'''

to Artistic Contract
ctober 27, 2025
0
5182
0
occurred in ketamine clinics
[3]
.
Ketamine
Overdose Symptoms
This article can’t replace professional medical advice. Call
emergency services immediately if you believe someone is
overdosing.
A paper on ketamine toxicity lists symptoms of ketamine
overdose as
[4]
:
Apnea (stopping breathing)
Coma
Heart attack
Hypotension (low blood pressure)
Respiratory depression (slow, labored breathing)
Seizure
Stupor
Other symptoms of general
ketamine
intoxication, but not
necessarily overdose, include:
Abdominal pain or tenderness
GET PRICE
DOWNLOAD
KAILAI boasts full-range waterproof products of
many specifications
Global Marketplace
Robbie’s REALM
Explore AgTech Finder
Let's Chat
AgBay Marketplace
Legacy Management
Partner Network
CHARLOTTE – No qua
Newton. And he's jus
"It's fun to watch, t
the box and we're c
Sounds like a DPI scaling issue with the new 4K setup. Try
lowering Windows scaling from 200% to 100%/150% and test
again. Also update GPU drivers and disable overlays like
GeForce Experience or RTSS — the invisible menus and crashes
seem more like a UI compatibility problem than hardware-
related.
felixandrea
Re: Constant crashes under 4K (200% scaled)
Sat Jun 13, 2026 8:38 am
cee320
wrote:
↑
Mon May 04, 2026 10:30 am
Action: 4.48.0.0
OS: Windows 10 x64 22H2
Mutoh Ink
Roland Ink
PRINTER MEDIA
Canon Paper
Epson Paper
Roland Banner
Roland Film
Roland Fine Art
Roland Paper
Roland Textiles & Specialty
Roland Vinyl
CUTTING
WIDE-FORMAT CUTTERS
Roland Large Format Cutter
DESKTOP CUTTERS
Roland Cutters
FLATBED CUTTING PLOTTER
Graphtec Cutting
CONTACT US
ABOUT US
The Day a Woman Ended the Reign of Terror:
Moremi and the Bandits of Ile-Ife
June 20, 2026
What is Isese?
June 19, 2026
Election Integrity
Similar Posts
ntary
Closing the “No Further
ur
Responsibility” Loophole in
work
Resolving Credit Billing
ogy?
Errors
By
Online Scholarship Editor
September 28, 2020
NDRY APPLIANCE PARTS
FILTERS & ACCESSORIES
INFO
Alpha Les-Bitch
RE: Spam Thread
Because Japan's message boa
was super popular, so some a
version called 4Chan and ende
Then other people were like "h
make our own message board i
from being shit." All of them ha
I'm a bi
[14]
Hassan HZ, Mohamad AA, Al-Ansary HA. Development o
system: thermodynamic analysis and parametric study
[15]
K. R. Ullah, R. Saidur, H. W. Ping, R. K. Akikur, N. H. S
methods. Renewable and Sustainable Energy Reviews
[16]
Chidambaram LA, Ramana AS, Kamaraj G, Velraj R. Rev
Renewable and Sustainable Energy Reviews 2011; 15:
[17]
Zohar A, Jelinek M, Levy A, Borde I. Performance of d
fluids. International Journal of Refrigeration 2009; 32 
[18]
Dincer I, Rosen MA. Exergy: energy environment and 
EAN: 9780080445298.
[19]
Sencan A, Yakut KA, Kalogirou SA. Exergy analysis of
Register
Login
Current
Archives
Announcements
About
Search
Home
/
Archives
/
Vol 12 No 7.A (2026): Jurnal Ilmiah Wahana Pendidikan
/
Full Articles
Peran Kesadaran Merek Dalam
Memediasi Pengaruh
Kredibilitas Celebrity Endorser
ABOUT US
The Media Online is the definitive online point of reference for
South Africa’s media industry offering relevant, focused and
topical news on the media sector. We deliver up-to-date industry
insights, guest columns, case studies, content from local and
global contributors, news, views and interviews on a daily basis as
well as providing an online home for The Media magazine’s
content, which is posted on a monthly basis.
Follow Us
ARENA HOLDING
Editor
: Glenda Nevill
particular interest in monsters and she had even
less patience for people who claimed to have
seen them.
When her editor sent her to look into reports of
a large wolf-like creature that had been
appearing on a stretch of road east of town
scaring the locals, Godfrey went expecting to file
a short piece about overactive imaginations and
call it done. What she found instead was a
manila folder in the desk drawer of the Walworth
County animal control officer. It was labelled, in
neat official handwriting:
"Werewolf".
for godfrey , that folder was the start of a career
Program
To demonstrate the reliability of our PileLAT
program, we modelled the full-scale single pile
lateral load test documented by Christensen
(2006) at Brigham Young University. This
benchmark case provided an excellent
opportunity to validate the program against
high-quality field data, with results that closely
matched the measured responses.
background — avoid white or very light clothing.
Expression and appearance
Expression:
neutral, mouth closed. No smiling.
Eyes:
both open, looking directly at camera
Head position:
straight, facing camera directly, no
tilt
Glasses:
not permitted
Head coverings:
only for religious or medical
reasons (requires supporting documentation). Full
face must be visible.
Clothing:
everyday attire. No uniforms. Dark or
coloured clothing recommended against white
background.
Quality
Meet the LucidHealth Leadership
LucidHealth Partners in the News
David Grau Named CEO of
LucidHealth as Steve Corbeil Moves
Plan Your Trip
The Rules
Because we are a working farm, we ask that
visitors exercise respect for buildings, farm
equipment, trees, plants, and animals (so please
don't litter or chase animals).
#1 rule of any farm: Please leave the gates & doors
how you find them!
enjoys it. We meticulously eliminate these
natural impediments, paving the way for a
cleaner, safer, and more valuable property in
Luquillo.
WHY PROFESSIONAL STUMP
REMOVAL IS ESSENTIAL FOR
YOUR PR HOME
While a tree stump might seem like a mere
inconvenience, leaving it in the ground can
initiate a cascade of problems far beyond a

'''

• Task brief: From the first line down to the last, give the records again exactly.

• Answer area:
to Artistic Contract
ctober 27, 2025
0
5182
0
occurred in ketamine clinics
[3]
.
Ketamine
Overdose Symptoms
This article can’t replace professional medical advice. Call
emergency services immediately if you believe someone is
overdosing.
A paper on ketamine toxicity lists symptoms of ketamine
overdose as
[4]
:
Apnea (stopping breathing)
Coma
Heart attack
Hypotension (low blood pressure)
Respiratory depression (slow, labored breathing)
Seizure
Stupor
Other symptoms of general
ketamine
intoxication, but not
necessarily overdose, include:
Abdominal pain or tenderness
GET PRICE
DOWNLOAD
KAILAI boasts full-range waterproof products of
many specifications
Global Marketplace
Robbie’s REALM
Explore AgTech Finder
Let's Chat
AgBay Marketplace
Legacy Management
Partner Network
CHARLOTTE – No qua
Newton. And he's jus
"It's fun to watch, t
the box and we're c
Sounds like a DPI scaling issue with the new 4K setup. Try
lowering Windows scaling from 200% to 100%/150% and test
again. Also update GPU drivers and disable overlays like
GeForce Experience or RTSS — the invisible menus and crashes
seem more like a UI compatibility problem than hardware-
related.
felixandrea
Re: Constant crashes under 4K (200% scaled)
Sat Jun 13, 2026 8:38 am
cee320
wrote:
↑
Mon May 04, 2026 10:30 am
Action: 4.48.0.0
OS: Windows 10 x64 22H2
Mutoh Ink
Roland Ink
PRINTER MEDIA
Canon Paper
Epson Paper
Roland Banner
Roland Film
Roland Fine Art
Roland Paper
Roland Textiles & Specialty
Roland Vinyl
CUTTING
WIDE-FORMAT CUTTERS
Roland Large Format Cutter
DESKTOP CUTTERS
Roland Cutters
FLATBED CUTTING PLOTTER
Graphtec Cutting
CONTACT US
ABOUT US
The Day a Woman Ended the Reign of Terror:
Moremi and the Bandits of Ile-Ife
June 20, 2026
What is Isese?
June 19, 2026
Election Integrity
Similar Posts
ntary
Closing the “No Further
ur
Responsibility” Loophole in
work
Resolving Credit Billing
ogy?
Errors
By
Online Scholarship Editor
September 28, 2020
NDRY APPLIANCE PARTS
FILTERS & ACCESSORIES
INFO
Alpha Les-Bitch
RE: Spam Thread
Because Japan's message boa
was super popular, so some a
version called 4Chan and ende
Then other people were like "h
make our own message board i
from being shit." All of them ha
I'm a bi
[14]
Hassan HZ, Mohamad AA, Al-Ansary HA. Development o
system: thermodynamic analysis and parametric study
[15]
K. R. Ullah, R. Saidur, H. W. Ping, R. K. Akikur, N. H. S
methods. Renewable and Sustainable Energy Reviews
[16]
Chidambaram LA, Ramana AS, Kamaraj G, Velraj R. Rev
Renewable and Sustainable Energy Reviews 2011; 15:
[17]
Zohar A, Jelinek M, Levy A, Borde I. Performance of d
fluids. International Journal of Refrigeration 2009; 32 
[18]
Dincer I, Rosen MA. Exergy: energy environment and 
EAN: 9780080445298.
[19]
Sencan A, Yakut KA, Kalogirou SA. Exergy analysis of
Register
Login
Current
Archives
Announcements
About
Search
Home
/
Archives
/
Vol 12 No 7.A (2026): Jurnal Ilmiah Wahana Pendidikan
/
Full Articles
Peran Kesadaran Merek Dalam
Memediasi Pengaruh
Kredibilitas Celebrity Endorser
ABOUT US
The Media Online is the definitive online point of reference for
South Africa’s media industry offering relevant, focused and
topical news on the media sector. We deliver up-to-date industry
insights, guest columns, case studies, content from local and
global contributors, news, views and interviews on a daily basis as
well as providing an online home for The Media magazine’s
content, which is posted on a monthly basis.
Follow Us
ARENA HOLDING
Editor
: Glenda Nevill
particular interest in monsters and she had even
less patience for people who claimed to have
seen them.
When her editor sent her to look into reports of
a large wolf-like creature that had been
appearing on a stretch of road east of town
scaring the locals, Godfrey went expecting to file
a short piece about overactive imaginations and
call it done. What she found instead was a
manila folder in the desk drawer of the Walworth
County animal control officer. It was labelled, in
neat official handwriting:
"Werewolf".
for godfrey , that folder was the start of a career
Program
To demonstrate the reliability of our PileLAT
program, we modelled the full-scale single pile
lateral load test documented by Christensen
(2006) at Brigham Young University. This
benchmark case provided an excellent
opportunity to validate the program against
high-quality field data, with results that closely
matched the measured responses.
background — avoid white or very light clothing.
Expression and appearance
Expression:
neutral, mouth closed. No smiling.
Eyes:
both open, looking directly at camera
Head position:
straight, facing camera directly, no
tilt
Glasses:
not permitted
Head coverings:
only for religious or medical
reasons (requires supporting documentation). Full
face must be visible.
Clothing:
everyday attire. No uniforms. Dark or
coloured clothing recommended against white
background.
Quality
Meet the LucidHealth Leadership
LucidHealth Partners in the News
David Grau Named CEO of
LucidHealth as Steve Corbeil Moves
Plan Your Trip
The Rules
Because we are a working farm, we ask that
visitors exercise respect for buildings, farm
equipment, trees, plants, and animals (so please
don't litter or chase animals).
#1 rule of any farm: Please leave the gates & doors
how you find them!
enjoys it. We meticulously eliminate these
natural impediments, paving the way for a
cleaner, safer, and more valuable property in
Luquillo.
WHY PROFESSIONAL STUMP
REMOVAL IS ESSENTIAL FOR
YOUR PR HOME
While a tree stump might seem like a mere
inconvenience, leaving it in the ground can
initiate a cascade of problems far beyond a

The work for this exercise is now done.